I think that you are a sincere Christian trying to clarify and understand your beliefs and those of other Christians. So I put a question to you. If you had been taught the Christian faith only through word of mouth and did not have the bible, and wanted to be sure you got it all right, where would you look for guidance? Obviously to anything written by the apostles, but I have said you don't have the bible. Or even having the bible, you want to be sure you intrepret it correctly when there are so many different and conflicting interpretations. So where would you look for it? Wouldn't it make sense to be guided by what the majority of the 1st, 2nd, 3rd and 4th generation disciples of the apostles taught and wrote? Wouldn't this be considered highly authoritative since it was so chronologically close in time to the actual life of Jesus, similar to oral traditions of the american civil war passed down in families for the first 100 years or so after the deaths of those who participated (which brings it down to our grandparents' time)? And I mean the letters and books written by those people and not so-called new testament apochrypha purporting to be scripture such as the Gospel of James.
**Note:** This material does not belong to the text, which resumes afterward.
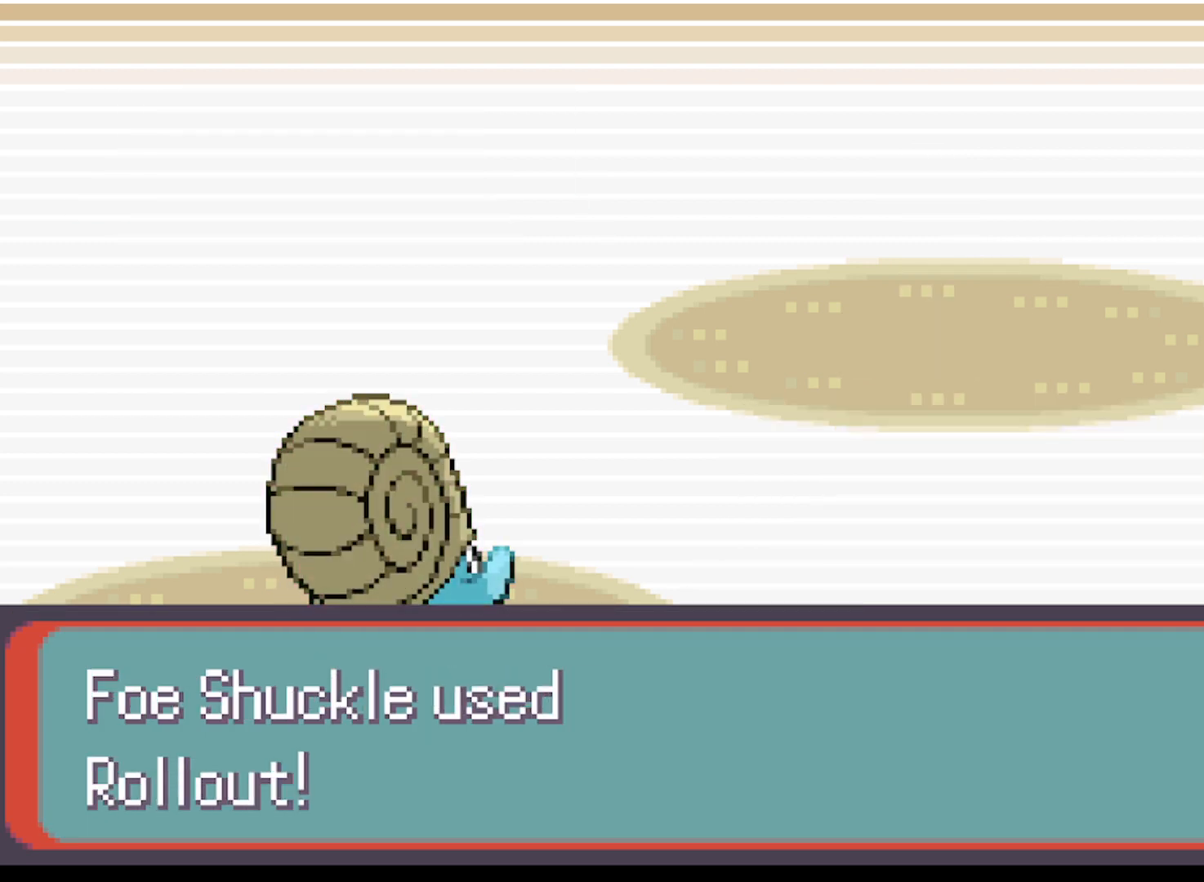
{"buttons": ["B"], "left_stick": "center", "events": [[125, "B", "down"], [166, "B", "up"], [333, "B", "down"], [375, "B", "up"], [500, "B", "down"]]}
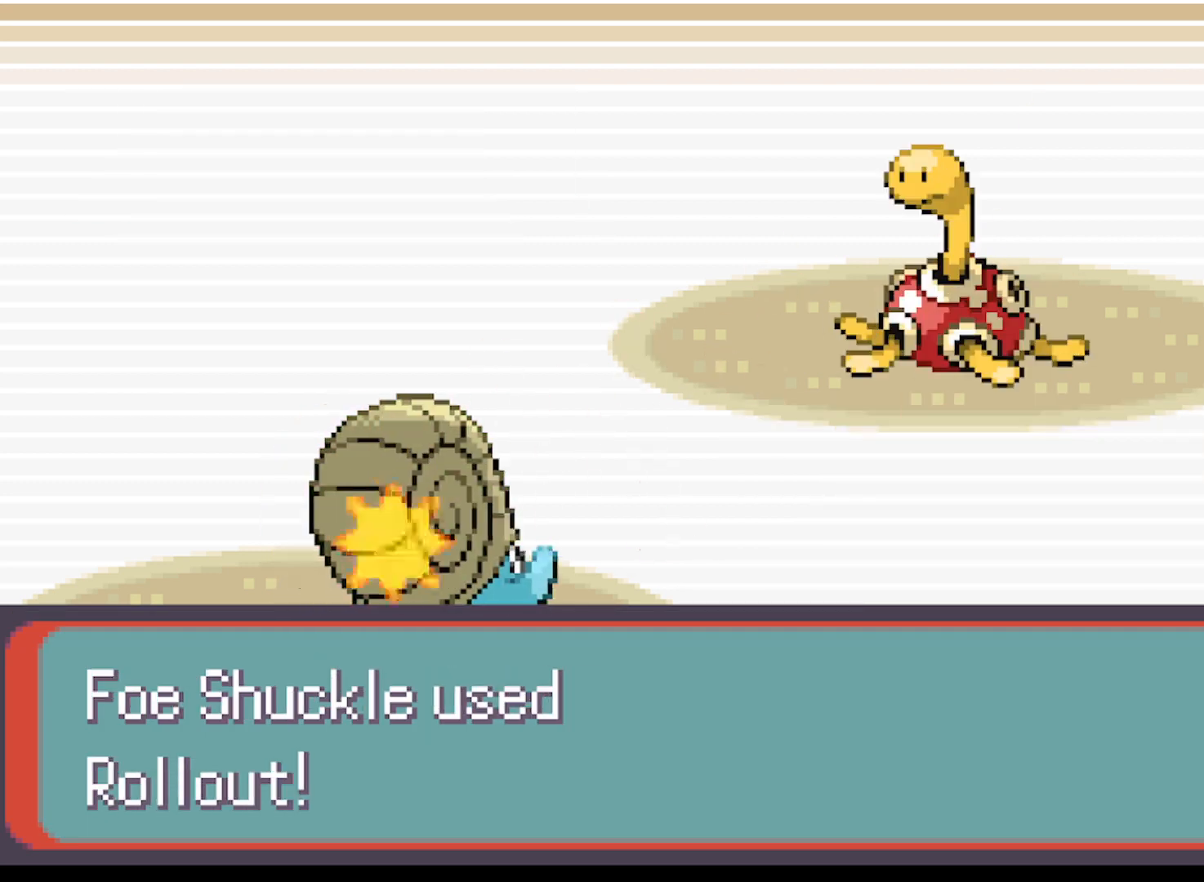
{"buttons": [], "left_stick": "center", "events": [[83, "B", "up"]]}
If you think that this seems a reasonable approach, then why not study the writings of the early Christians. Those who wrote before the date that protestants consider the start of the institutional catholic church that exists today. Search the net under "early church fathers" and "patristics" and see what you find. To be sure, there were disagreements and heresies even then, and as early as the time of St. Paul as he recounts in his letters in the new testament. But find out what the majority view of the early christians was. If you do this, along with prayer for God's grace of discernment, it will greatly advance your faith even if you never accept the catholic doctrines that I believe. I put it to you that you cannot really know what protestant doctrine is, without also understanding what preceded it. And since protestant denominations claim that the reformation recaptured the beliefs and practices of the early church before the "institutional" catholic church came into being around 350 A.D., then the proof of whether that is the case should be found in the writings of those early christians prior to that date. You might be surprised at what you find.